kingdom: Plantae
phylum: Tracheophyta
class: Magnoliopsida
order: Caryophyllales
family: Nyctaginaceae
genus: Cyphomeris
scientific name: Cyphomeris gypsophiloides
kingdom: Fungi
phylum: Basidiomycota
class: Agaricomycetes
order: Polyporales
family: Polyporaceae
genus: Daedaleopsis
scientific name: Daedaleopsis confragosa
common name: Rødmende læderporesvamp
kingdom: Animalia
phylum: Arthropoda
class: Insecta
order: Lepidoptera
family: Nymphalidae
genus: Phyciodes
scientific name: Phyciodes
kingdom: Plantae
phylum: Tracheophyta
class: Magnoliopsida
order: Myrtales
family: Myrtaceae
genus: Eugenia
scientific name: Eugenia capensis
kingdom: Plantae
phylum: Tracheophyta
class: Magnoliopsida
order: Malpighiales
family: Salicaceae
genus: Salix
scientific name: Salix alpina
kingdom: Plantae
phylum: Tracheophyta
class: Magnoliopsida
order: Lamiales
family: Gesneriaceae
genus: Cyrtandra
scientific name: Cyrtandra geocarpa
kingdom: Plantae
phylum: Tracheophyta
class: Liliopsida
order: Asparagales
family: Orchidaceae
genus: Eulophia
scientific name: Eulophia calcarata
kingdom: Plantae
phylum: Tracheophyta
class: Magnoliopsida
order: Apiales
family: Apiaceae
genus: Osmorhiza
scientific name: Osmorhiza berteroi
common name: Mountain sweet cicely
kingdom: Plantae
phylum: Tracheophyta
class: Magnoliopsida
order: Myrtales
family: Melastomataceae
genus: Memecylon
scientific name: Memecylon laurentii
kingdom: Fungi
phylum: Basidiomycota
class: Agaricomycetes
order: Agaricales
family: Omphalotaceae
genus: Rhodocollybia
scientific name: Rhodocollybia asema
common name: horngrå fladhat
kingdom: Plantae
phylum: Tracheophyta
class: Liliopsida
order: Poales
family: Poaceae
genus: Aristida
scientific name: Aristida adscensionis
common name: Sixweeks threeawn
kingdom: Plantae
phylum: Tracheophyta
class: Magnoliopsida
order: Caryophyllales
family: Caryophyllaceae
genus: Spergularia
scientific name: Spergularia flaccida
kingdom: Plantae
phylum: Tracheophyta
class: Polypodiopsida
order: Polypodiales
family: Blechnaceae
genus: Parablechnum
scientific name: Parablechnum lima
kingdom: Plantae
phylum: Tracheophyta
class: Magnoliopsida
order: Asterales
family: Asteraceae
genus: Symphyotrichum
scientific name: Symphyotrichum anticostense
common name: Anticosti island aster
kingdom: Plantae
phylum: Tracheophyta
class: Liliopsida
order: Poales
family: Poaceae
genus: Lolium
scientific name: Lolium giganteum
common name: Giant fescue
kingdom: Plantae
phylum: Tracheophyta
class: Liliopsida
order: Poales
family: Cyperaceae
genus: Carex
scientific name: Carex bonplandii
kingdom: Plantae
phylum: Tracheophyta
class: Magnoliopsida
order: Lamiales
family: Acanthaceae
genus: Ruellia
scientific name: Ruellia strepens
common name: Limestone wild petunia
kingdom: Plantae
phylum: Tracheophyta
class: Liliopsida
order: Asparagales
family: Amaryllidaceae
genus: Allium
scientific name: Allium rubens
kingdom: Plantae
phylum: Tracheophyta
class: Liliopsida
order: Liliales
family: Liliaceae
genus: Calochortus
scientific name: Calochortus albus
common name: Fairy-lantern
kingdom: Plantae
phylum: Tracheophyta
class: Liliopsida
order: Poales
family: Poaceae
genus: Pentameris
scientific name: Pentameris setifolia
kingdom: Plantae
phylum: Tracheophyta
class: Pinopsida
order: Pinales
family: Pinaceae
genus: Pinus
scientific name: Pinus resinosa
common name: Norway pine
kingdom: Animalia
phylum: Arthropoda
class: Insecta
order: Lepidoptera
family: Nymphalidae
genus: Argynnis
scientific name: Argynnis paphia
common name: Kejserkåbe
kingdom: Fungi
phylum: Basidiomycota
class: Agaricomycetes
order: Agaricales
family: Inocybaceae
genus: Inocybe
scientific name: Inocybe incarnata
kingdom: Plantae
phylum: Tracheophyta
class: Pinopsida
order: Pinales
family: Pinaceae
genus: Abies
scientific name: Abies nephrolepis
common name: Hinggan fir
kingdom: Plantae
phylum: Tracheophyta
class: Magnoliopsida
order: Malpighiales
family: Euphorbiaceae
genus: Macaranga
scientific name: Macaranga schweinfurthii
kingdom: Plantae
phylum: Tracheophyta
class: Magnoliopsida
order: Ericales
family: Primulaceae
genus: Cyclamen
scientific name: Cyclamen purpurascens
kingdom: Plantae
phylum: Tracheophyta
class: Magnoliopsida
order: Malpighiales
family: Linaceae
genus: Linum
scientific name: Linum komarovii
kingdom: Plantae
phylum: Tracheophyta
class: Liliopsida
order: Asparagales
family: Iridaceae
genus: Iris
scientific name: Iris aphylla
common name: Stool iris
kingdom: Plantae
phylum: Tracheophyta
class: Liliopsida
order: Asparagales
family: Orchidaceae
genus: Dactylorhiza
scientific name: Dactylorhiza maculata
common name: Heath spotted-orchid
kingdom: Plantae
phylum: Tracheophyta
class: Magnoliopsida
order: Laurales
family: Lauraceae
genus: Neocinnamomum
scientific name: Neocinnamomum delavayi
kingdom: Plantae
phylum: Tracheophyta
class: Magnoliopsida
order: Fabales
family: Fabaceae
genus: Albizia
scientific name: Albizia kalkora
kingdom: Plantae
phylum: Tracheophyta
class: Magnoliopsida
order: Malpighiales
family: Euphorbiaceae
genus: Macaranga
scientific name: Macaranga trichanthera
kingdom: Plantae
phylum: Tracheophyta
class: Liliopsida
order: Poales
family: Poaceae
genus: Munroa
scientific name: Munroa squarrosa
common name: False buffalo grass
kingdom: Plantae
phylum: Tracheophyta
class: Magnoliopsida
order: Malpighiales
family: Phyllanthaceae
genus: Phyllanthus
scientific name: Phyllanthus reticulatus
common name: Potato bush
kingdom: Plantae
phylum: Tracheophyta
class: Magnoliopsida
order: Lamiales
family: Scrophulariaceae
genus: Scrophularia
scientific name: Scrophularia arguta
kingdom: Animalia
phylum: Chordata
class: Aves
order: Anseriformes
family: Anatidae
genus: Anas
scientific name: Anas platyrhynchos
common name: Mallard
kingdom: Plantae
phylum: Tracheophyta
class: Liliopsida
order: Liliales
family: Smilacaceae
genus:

## Required work
Please retype every line of the material above without changing anything.

## Final result
kingdom: Plantae
phylum: Tracheophyta
class: Magnoliopsida
order: Caryophyllales
family: Nyctaginaceae
genus: Cyphomeris
scientific name: Cyphomeris gypsophiloides
kingdom: Fungi
phylum: Basidiomycota
class: Agaricomycetes
order: Polyporales
family: Polyporaceae
genus: Daedaleopsis
scientific name: Daedaleopsis confragosa
common name: Rødmende læderporesvamp
kingdom: Animalia
phylum: Arthropoda
class: Insecta
order: Lepidoptera
family: Nymphalidae
genus: Phyciodes
scientific name: Phyciodes
kingdom: Plantae
phylum: Tracheophyta
class: Magnoliopsida
order: Myrtales
family: Myrtaceae
genus: Eugenia
scientific name: Eugenia capensis
kingdom: Plantae
phylum: Tracheophyta
class: Magnoliopsida
order: Malpighiales
family: Salicaceae
genus: Salix
scientific name: Salix alpina
kingdom: Plantae
phylum: Tracheophyta
class: Magnoliopsida
order: Lamiales
family: Gesneriaceae
genus: Cyrtandra
scientific name: Cyrtandra geocarpa
kingdom: Plantae
phylum: Tracheophyta
class: Liliopsida
order: Asparagales
family: Orchidaceae
genus: Eulophia
scientific name: Eulophia calcarata
kingdom: Plantae
phylum: Tracheophyta
class: Magnoliopsida
order: Apiales
family: Apiaceae
genus: Osmorhiza
scientific name: Osmorhiza berteroi
common name: Mountain sweet cicely
kingdom: Plantae
phylum: Tracheophyta
class: Magnoliopsida
order: Myrtales
family: Melastomataceae
genus: Memecylon
scientific name: Memecylon laurentii
kingdom: Fungi
phylum: Basidiomycota
class: Agaricomycetes
order: Agaricales
family: Omphalotaceae
genus: Rhodocollybia
scientific name: Rhodocollybia asema
common name: horngrå fladhat
kingdom: Plantae
phylum: Tracheophyta
class: Liliopsida
order: Poales
family: Poaceae
genus: Aristida
scientific name: Aristida adscensionis
common name: Sixweeks threeawn
kingdom: Plantae
phylum: Tracheophyta
class: Magnoliopsida
order: Caryophyllales
family: Caryophyllaceae
genus: Spergularia
scientific name: Spergularia flaccida
kingdom: Plantae
phylum: Tracheophyta
class: Polypodiopsida
order: Polypodiales
family: Blechnaceae
genus: Parablechnum
scientific name: Parablechnum lima
kingdom: Plantae
phylum: Tracheophyta
class: Magnoliopsida
order: Asterales
family: Asteraceae
genus: Symphyotrichum
scientific name: Symphyotrichum anticostense
common name: Anticosti island aster
kingdom: Plantae
phylum: Tracheophyta
class: Liliopsida
order: Poales
family: Poaceae
genus: Lolium
scientific name: Lolium giganteum
common name: Giant fescue
kingdom: Plantae
phylum: Tracheophyta
class: Liliopsida
order: Poales
family: Cyperaceae
genus: Carex
scientific name: Carex bonplandii
kingdom: Plantae
phylum: Tracheophyta
class: Magnoliopsida
order: Lamiales
family: Acanthaceae
genus: Ruellia
scientific name: Ruellia strepens
common name: Limestone wild petunia
kingdom: Plantae
phylum: Tracheophyta
class: Liliopsida
order: Asparagales
family: Amaryllidaceae
genus: Allium
scientific name: Allium rubens
kingdom: Plantae
phylum: Tracheophyta
class: Liliopsida
order: Liliales
family: Liliaceae
genus: Calochortus
scientific name: Calochortus albus
common name: Fairy-lantern
kingdom: Plantae
phylum: Tracheophyta
class: Liliopsida
order: Poales
family: Poaceae
genus: Pentameris
scientific name: Pentameris setifolia
kingdom: Plantae
phylum: Tracheophyta
class: Pinopsida
order: Pinales
family: Pinaceae
genus: Pinus
scientific name: Pinus resinosa
common name: Norway pine
kingdom: Animalia
phylum: Arthropoda
class: Insecta
order: Lepidoptera
family: Nymphalidae
genus: Argynnis
scientific name: Argynnis paphia
common name: Kejserkåbe
kingdom: Fungi
phylum: Basidiomycota
class: Agaricomycetes
order: Agaricales
family: Inocybaceae
genus: Inocybe
scientific name: Inocybe incarnata
kingdom: Plantae
phylum: Tracheophyta
class: Pinopsida
order: Pinales
family: Pinaceae
genus: Abies
scientific name: Abies nephrolepis
common name: Hinggan fir
kingdom: Plantae
phylum: Tracheophyta
class: Magnoliopsida
order: Malpighiales
family: Euphorbiaceae
genus: Macaranga
scientific name: Macaranga schweinfurthii
kingdom: Plantae
phylum: Tracheophyta
class: Magnoliopsida
order: Ericales
family: Primulaceae
genus: Cyclamen
scientific name: Cyclamen purpurascens
kingdom: Plantae
phylum: Tracheophyta
class: Magnoliopsida
order: Malpighiales
family: Linaceae
genus: Linum
scientific name: Linum komarovii
kingdom: Plantae
phylum: Tracheophyta
class: Liliopsida
order: Asparagales
family: Iridaceae
genus: Iris
scientific name: Iris aphylla
common name: Stool iris
kingdom: Plantae
phylum: Tracheophyta
class: Liliopsida
order: Asparagales
family: Orchidaceae
genus: Dactylorhiza
scientific name: Dactylorhiza maculata
common name: Heath spotted-orchid
kingdom: Plantae
phylum: Tracheophyta
class: Magnoliopsida
order: Laurales
family: Lauraceae
genus: Neocinnamomum
scientific name: Neocinnamomum delavayi
kingdom: Plantae
phylum: Tracheophyta
class: Magnoliopsida
order: Fabales
family: Fabaceae
genus: Albizia
scientific name: Albizia kalkora
kingdom: Plantae
phylum: Tracheophyta
class: Magnoliopsida
order: Malpighiales
family: Euphorbiaceae
genus: Macaranga
scientific name: Macaranga trichanthera
kingdom: Plantae
phylum: Tracheophyta
class: Liliopsida
order: Poales
family: Poaceae
genus: Munroa
scientific name: Munroa squarrosa
common name: False buffalo grass
kingdom: Plantae
phylum: Tracheophyta
class: Magnoliopsida
order: Malpighiales
family: Phyllanthaceae
genus: Phyllanthus
scientific name: Phyllanthus reticulatus
common name: Potato bush
kingdom: Plantae
phylum: Tracheophyta
class: Magnoliopsida
order: Lamiales
family: Scrophulariaceae
genus: Scrophularia
scientific name: Scrophularia arguta
kingdom: Animalia
phylum: Chordata
class: Aves
order: Anseriformes
family: Anatidae
genus: Anas
scientific name: Anas platyrhynchos
common name: Mallard
kingdom: Plantae
phylum: Tracheophyta
class: Liliopsida
order: Liliales
family: Smilacaceae
genus:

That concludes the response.